Information supplied.

-.-.-

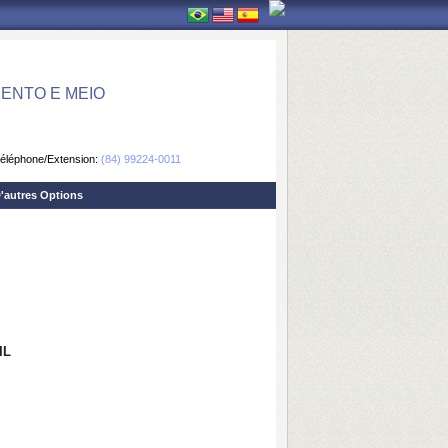
ENTO E MEIO
éléphone/Extension:
(84) 99224-0011
'autres Options
IL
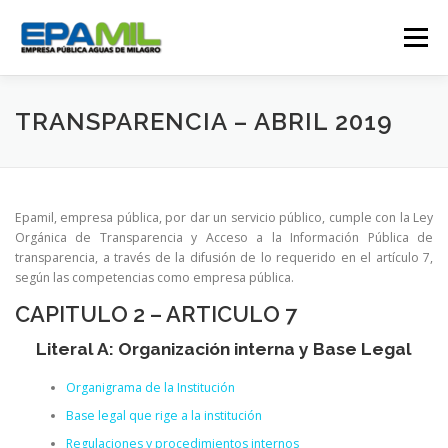
Saltar
al
Menú
contenido
CONÓCENOS
CONTÁCTENOS
TRANSPARENCIA – ABRIL 2019
TRANSPARENCIA
RENDICIÓN DE CUENTAS
Epamil, empresa pública, por dar un servicio público, cumple con la Ley
Orgánica de Transparencia y Acceso a la Información Pública de
transparencia, a través de la difusión de lo requerido en el artículo 7,
GESTIÓN OPERATIVA
CAMPAÑAS
según las competencias como empresa pública.
CAPITULO 2 – ARTICULO 7
TRABAJA CON NOSOTROS
SERVICIOS
Literal A: Organización interna y Base Legal
Organigrama de la Institución
Base legal que rige a la institución
Regulaciones y procedimientos internos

-.-.-

Could the listing above be printed again in full, with every picture omitted?

ENTO E MEIO
éléphone/Extension:
(84) 99224-0011
'autres Options
IL
Saltar
al
Menú
contenido
CONÓCENOS
CONTÁCTENOS
TRANSPARENCIA – ABRIL 2019
TRANSPARENCIA
RENDICIÓN DE CUENTAS
Epamil, empresa pública, por dar un servicio público, cumple con la Ley
Orgánica de Transparencia y Acceso a la Información Pública de
transparencia, a través de la difusión de lo requerido en el artículo 7,
GESTIÓN OPERATIVA
CAMPAÑAS
según las competencias como empresa pública.
CAPITULO 2 – ARTICULO 7
TRABAJA CON NOSOTROS
SERVICIOS
Literal A: Organización interna y Base Legal
Organigrama de la Institución
Base legal que rige a la institución
Regulaciones y procedimientos internos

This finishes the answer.